Target (Photo: Ricardo Arce on Unsplash)
23 January 2020

Will AB-InBev seek replacement for its Brazilian CFO?

Belgium | It would be a symbolic sacrifice if AB-InBev were to part with its current Chief Financial Officer, Felipe Dutra, in order to improve its standing with analysts and investors. Mr Dutra has been CFO of the world’s major brewer for 15 years.

As was reported by the website retaildetail.eu on 8 January 2020, quoting an article in the Financial Times, the future of Mr Dutra was discussed at the company’s latest Board of Directors meeting.

For fifteen years, the 50-year-old Brazilian has been CFO in what has become the largest brewery group in the world, under CEO Carlos Brito’s guidance. But the group’s floundering share price, the messy IPO in Hong Kong, and the all-but-secure sale of AB-InBev’s Australian unit, Carlton & United Breweries (CUB), might now cost him his job.

Growing through acquisitions

The Belgian-Brazilian group was founded in 2004 as InBev, and has spectacularly expanded its global reach through acquisitions (most notably that of Anheuser-Busch in 2008), but the acquisition of SABMiller in 2015 has proved to be harder to digest. Its foray into the craft brewing industry may make business sense. However, to many investors it does not seem like a grand plan.

Add to this AB-InBev’s mountainous debt pile, the painful slashing of dividends in 2018 and the drop of its share price from EUR 117 after the SABMiller acquisition (November 2015) to EUR 71 in mid-January 2020, and you can see why investors are grumbling.

The interesting question to ask is: who leaked the story to the Financial Times and what are their motives? Because one thing is certain. Even if a majority of board members are still in support of Mr Dutra, after this carefully planned leak to the Financial Times, they will find it hard to come up with a convincing argument as to why he remains their first choice to take the company forward.

Who is the real target?

It is a moot point, but was Mr Dutra singled out because the critics lacked the courage to ask for Mr Brito to step down?   

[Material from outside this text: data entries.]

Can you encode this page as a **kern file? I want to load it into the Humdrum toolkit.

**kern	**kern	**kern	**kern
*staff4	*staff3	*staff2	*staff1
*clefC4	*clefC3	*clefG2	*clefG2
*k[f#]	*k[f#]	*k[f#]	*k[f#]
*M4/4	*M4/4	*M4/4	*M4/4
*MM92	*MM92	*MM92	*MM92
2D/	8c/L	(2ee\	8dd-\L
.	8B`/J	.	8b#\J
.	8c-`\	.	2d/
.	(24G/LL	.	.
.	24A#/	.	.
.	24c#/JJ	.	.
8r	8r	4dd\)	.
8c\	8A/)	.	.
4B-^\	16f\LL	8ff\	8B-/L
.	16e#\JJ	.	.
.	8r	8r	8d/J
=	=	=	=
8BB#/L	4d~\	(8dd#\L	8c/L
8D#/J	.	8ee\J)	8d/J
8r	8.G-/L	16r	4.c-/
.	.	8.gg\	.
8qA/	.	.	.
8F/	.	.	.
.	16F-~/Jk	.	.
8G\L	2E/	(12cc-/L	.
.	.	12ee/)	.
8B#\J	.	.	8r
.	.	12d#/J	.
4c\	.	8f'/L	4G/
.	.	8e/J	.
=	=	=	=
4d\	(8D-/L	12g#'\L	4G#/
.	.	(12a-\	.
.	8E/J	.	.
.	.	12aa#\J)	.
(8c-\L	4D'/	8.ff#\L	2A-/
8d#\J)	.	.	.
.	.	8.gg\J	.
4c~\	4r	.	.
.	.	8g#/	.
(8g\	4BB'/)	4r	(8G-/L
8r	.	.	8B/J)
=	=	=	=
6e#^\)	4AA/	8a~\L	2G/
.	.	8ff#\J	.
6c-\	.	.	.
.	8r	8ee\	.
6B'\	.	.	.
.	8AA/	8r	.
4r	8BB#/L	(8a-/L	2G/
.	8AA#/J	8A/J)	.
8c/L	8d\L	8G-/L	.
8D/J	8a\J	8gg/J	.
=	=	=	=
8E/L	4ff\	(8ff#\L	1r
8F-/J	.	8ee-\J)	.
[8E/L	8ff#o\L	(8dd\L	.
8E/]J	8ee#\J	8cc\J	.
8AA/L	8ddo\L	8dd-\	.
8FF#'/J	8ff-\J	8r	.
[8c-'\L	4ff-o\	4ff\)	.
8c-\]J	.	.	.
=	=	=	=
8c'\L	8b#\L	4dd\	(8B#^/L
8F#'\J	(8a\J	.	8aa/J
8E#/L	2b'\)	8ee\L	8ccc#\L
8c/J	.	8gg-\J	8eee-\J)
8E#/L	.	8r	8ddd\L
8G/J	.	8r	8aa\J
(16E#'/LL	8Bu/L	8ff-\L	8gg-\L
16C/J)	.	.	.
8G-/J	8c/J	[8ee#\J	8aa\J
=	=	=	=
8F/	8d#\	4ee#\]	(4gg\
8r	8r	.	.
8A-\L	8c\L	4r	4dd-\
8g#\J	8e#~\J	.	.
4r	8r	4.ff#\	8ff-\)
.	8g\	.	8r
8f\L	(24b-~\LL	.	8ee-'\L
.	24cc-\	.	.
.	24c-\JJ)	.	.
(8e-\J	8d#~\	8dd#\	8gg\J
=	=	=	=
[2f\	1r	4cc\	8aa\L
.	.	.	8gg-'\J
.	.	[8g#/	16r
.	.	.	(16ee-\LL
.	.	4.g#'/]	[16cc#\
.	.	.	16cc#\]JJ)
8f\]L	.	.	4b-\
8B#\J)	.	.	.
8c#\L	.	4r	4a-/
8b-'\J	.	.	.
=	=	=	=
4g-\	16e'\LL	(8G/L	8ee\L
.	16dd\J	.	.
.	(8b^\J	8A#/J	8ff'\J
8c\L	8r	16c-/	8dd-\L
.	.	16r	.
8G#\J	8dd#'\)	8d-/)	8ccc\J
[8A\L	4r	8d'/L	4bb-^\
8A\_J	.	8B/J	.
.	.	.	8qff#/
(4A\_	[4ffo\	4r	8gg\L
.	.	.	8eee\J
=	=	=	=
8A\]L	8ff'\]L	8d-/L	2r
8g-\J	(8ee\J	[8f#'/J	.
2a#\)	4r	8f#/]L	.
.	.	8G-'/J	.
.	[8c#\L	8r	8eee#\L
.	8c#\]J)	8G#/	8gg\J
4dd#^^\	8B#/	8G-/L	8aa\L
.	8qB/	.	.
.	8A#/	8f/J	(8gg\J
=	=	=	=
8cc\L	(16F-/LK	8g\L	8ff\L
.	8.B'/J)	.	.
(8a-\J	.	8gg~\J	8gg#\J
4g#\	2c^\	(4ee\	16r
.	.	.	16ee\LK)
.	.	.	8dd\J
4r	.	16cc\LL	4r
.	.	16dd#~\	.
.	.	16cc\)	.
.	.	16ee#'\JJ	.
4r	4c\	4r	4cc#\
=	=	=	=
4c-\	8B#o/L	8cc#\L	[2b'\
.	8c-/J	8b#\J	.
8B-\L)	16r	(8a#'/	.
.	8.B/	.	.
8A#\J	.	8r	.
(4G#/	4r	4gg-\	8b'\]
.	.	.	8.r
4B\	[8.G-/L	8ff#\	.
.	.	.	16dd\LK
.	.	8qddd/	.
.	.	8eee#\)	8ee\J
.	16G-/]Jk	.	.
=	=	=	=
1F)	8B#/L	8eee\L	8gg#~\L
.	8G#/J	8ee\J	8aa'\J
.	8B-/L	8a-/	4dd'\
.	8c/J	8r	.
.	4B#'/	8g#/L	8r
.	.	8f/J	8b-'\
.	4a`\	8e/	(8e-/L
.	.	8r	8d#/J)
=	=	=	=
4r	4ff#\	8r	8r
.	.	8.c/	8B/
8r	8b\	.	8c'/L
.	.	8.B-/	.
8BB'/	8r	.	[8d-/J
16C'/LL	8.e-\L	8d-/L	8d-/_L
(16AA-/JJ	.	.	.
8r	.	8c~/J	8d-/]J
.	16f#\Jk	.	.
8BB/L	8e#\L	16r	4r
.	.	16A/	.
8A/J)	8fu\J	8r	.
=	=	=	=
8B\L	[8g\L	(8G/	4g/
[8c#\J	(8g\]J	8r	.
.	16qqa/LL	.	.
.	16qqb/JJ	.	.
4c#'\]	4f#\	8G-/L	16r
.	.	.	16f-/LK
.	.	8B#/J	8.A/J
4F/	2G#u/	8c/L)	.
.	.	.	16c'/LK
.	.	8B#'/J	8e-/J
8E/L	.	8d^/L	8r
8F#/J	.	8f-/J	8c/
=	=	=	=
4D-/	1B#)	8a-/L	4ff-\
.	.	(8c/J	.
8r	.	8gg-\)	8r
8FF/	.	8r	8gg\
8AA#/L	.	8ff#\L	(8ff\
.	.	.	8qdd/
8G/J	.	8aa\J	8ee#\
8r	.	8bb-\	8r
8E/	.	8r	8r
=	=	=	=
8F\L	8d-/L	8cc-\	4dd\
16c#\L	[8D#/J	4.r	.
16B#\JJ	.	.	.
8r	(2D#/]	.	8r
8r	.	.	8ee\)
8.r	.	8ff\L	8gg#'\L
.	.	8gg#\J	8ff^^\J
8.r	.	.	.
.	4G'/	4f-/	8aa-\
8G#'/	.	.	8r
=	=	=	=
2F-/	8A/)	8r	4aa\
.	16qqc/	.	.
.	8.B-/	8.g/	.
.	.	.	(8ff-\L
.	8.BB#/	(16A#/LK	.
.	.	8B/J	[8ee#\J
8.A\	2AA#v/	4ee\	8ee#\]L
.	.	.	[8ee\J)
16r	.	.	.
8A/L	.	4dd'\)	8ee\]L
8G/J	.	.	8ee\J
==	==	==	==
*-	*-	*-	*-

The Brazilian Nelson Jamel, 46, who has been with the brewer since 1997 and currently serves as Vice President Finance of AB-InBev’s North American division, is said to have been mentioned as a possible new CFO at the board meeting.

AB-InBev has declined to comment.

The brewer could announce a decision as early as next month, says the Financial Times, with both external and internal candidates being considered.

 

Rest assured the issue will be solved by 27 February 2020 when AB-InBev reports Full Year 2019 results.